After repeating the line containing "the excerpt content.", stop; until then, repeat each line of the listing below exactly, starting with the first.

=-=-=

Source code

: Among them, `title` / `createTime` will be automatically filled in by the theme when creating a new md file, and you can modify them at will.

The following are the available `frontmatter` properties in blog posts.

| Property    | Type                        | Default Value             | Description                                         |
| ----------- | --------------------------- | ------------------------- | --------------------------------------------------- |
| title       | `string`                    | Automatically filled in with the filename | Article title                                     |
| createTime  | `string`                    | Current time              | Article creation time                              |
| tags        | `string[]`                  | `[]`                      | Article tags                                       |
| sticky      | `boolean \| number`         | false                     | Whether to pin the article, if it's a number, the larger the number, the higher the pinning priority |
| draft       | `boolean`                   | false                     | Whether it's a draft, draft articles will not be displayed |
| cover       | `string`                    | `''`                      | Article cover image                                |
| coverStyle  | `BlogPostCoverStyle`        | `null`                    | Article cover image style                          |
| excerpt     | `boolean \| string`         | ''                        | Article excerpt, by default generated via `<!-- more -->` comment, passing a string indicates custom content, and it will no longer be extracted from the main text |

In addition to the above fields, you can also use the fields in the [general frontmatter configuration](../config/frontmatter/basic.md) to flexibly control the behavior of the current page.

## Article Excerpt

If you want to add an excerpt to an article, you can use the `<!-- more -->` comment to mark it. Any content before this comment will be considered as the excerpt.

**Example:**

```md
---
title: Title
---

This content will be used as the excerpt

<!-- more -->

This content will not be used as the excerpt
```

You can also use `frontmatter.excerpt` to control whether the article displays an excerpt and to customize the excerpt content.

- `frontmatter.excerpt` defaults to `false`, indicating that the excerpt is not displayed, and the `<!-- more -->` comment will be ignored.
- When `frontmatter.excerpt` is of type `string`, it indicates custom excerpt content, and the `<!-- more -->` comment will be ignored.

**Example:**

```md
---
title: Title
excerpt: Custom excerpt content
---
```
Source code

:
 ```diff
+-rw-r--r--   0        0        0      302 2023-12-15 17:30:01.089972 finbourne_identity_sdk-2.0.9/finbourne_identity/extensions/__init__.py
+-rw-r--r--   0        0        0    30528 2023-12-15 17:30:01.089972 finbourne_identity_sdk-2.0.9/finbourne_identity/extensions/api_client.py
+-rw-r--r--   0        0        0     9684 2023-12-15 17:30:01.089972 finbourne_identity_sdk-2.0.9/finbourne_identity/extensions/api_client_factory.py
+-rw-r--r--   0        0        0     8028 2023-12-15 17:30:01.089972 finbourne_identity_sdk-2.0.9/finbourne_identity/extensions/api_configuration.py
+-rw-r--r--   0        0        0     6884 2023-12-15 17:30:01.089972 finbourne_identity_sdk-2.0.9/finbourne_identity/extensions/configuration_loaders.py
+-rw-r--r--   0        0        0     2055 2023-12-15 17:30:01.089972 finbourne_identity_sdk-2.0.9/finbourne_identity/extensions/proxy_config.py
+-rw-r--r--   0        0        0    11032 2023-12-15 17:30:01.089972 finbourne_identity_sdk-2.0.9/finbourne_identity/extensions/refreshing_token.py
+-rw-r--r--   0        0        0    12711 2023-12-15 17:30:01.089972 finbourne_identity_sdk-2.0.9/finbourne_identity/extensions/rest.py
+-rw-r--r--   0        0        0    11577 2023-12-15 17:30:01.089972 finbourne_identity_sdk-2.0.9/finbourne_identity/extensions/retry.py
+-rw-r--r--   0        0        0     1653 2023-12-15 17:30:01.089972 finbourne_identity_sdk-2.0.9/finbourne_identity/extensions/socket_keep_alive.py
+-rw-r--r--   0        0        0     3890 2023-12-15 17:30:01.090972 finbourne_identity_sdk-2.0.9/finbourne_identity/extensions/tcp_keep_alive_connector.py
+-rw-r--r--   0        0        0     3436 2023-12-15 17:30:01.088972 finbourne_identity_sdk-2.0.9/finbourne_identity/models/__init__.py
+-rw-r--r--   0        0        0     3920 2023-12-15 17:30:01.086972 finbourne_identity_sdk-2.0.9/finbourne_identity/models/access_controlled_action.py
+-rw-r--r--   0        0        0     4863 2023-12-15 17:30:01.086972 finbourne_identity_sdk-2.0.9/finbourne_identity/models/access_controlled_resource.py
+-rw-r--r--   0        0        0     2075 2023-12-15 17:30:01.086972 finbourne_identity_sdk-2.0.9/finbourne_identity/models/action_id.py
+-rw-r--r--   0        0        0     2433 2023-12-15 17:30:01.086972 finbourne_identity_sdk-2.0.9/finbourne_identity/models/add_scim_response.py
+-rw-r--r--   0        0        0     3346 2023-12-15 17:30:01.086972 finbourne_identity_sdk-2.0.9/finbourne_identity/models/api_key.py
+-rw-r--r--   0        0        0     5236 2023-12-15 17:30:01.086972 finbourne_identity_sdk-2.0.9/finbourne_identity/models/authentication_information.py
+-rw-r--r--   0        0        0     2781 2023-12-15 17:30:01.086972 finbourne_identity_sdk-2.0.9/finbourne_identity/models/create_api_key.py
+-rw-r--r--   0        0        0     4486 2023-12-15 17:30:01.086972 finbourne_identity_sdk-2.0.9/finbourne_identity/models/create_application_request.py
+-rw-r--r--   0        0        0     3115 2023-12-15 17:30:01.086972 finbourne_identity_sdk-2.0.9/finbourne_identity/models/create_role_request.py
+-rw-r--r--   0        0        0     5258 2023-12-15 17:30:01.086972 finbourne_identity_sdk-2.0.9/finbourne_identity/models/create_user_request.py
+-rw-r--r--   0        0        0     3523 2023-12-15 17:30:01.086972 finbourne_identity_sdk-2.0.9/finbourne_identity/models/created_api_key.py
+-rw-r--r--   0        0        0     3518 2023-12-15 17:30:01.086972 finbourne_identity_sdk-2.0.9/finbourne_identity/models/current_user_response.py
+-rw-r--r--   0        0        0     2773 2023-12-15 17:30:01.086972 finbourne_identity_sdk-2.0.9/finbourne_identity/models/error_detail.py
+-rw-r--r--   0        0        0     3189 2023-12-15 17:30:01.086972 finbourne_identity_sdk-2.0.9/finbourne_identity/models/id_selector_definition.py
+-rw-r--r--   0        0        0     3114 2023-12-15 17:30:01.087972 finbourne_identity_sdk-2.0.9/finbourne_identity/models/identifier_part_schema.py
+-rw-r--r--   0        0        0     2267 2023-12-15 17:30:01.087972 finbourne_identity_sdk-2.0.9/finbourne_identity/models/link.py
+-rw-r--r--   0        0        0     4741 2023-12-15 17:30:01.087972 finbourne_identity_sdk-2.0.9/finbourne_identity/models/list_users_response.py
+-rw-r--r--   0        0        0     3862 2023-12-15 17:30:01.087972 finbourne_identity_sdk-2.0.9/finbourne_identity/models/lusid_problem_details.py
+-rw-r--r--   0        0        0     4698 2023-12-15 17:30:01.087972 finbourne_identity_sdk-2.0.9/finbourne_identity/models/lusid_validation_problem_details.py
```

=-=-=

[Answer below]
Source code

: Among them, `title` / `createTime` will be automatically filled in by the theme when creating a new md file, and you can modify them at will.

The following are the available `frontmatter` properties in blog posts.

| Property    | Type                        | Default Value             | Description                                         |
| ----------- | --------------------------- | ------------------------- | --------------------------------------------------- |
| title       | `string`                    | Automatically filled in with the filename | Article title                                     |
| createTime  | `string`                    | Current time              | Article creation time                              |
| tags        | `string[]`                  | `[]`                      | Article tags                                       |
| sticky      | `boolean \| number`         | false                     | Whether to pin the article, if it's a number, the larger the number, the higher the pinning priority |
| draft       | `boolean`                   | false                     | Whether it's a draft, draft articles will not be displayed |
| cover       | `string`                    | `''`                      | Article cover image                                |
| coverStyle  | `BlogPostCoverStyle`        | `null`                    | Article cover image style                          |
| excerpt     | `boolean \| string`         | ''                        | Article excerpt, by default generated via `<!-- more -->` comment, passing a string indicates custom content, and it will no longer be extracted from the main text |

In addition to the above fields, you can also use the fields in the [general frontmatter configuration](../config/frontmatter/basic.md) to flexibly control the behavior of the current page.

## Article Excerpt

If you want to add an excerpt to an article, you can use the `<!-- more -->` comment to mark it. Any content before this comment will be considered as the excerpt.

**Example:**

```md
---
title: Title
---

This content will be used as the excerpt

<!-- more -->

This content will not be used as the excerpt
```

You can also use `frontmatter.excerpt` to control whether the article displays an excerpt and to customize the excerpt content.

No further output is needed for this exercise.